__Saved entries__
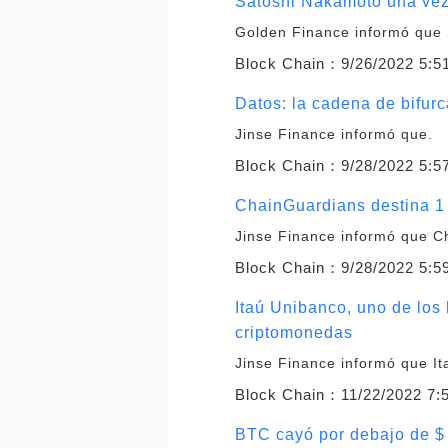
Satoshi Nakamoto una vez
Golden Finance informó que
Block Chain：
9/26/2022 5:5
Datos: la cadena de bifur
Jinse Finance informó que.
Block Chain：
9/28/2022 5:5
ChainGuardians destina 1
Jinse Finance informó que C
Block Chain：
9/28/2022 5:5
Itaú Unibanco, uno de los
criptomonedas
Jinse Finance informó que It
Block Chain：
11/22/2022 7:
BTC cayó por debajo de $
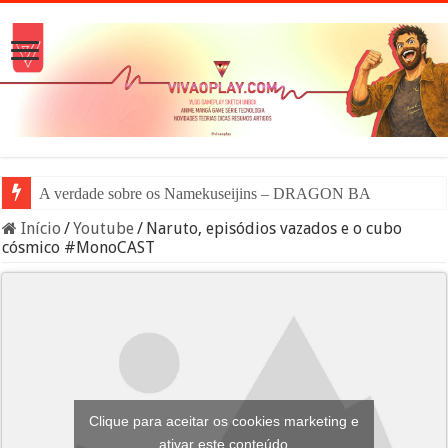
A verdade sobre os Namekuseijins – DRAGON BALL #News
Início
/
Youtube
/
Naruto, episódios vazados e o cubo
cósmico #MonoCAST
Clique para aceitar os cookies marketing e
ativar este conteúdo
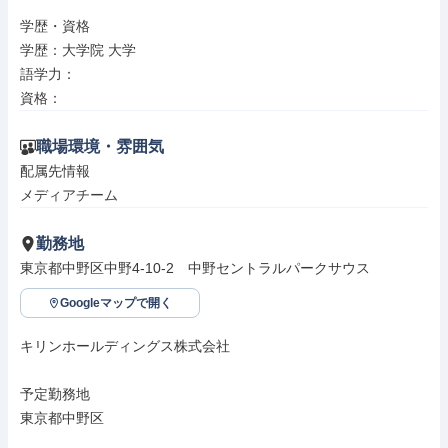
学歴・資格

学歴：大学院 大学

語学力：

資格：
職場環境・雰囲気
配属先情報

メディアチーム
勤務地
東京都中野区中野4-10-2　中野セントラルパークサウス
Googleマップで開く
キリンホールディングス株式会社

予定勤務地

東京都中野区
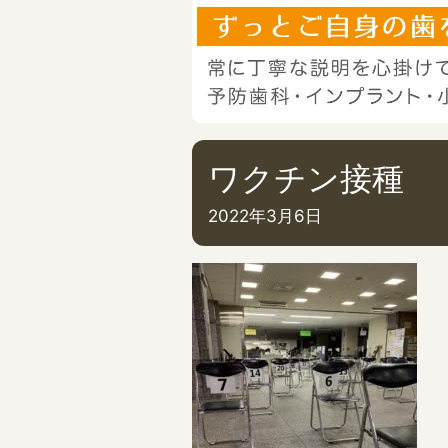
ワクチン接種
2022年3月6日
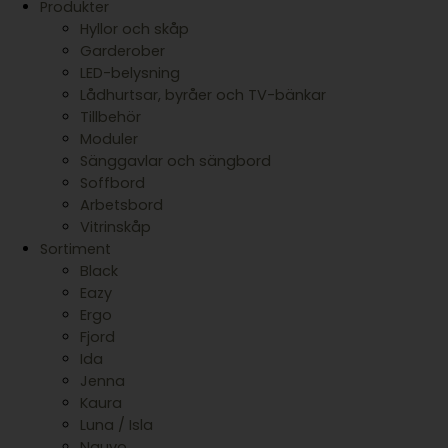
Produkter
Hyllor och skåp
Garderober
LED-belysning
Lådhurtsar, byråer och TV-bänkar
Tillbehör
Moduler
Sänggavlar och sängbord
Soffbord
Arbetsbord
Vitrinskåp
Sortiment
Black
Eazy
Ergo
Fjord
Ida
Jenna
Kaura
Luna / Isla
Nauvo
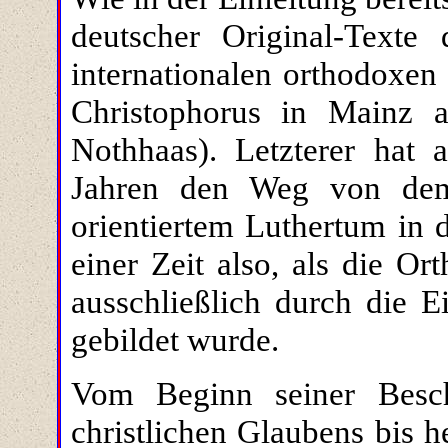
deutscher Original-Texte 
internationalen orthodoxen
Christophorus in Mainz 
Nothhaas). Letzterer hat 
Jahren den Weg von dem 
orientiertem Luthertum in 
einer Zeit also, als die O
ausschließlich durch die E
gebildet wurde.
Vom Beginn seiner Besch
christlichen Glaubens bis he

__WHAT THIS TASK INVOLVES__
Pull out each line of the records that contains the word "informó". The match is case-sensitive.

__RESPONSE TO THIS EXERCISE__
Golden Finance informó que
Jinse Finance informó que.
Jinse Finance informó que C
Jinse Finance informó que It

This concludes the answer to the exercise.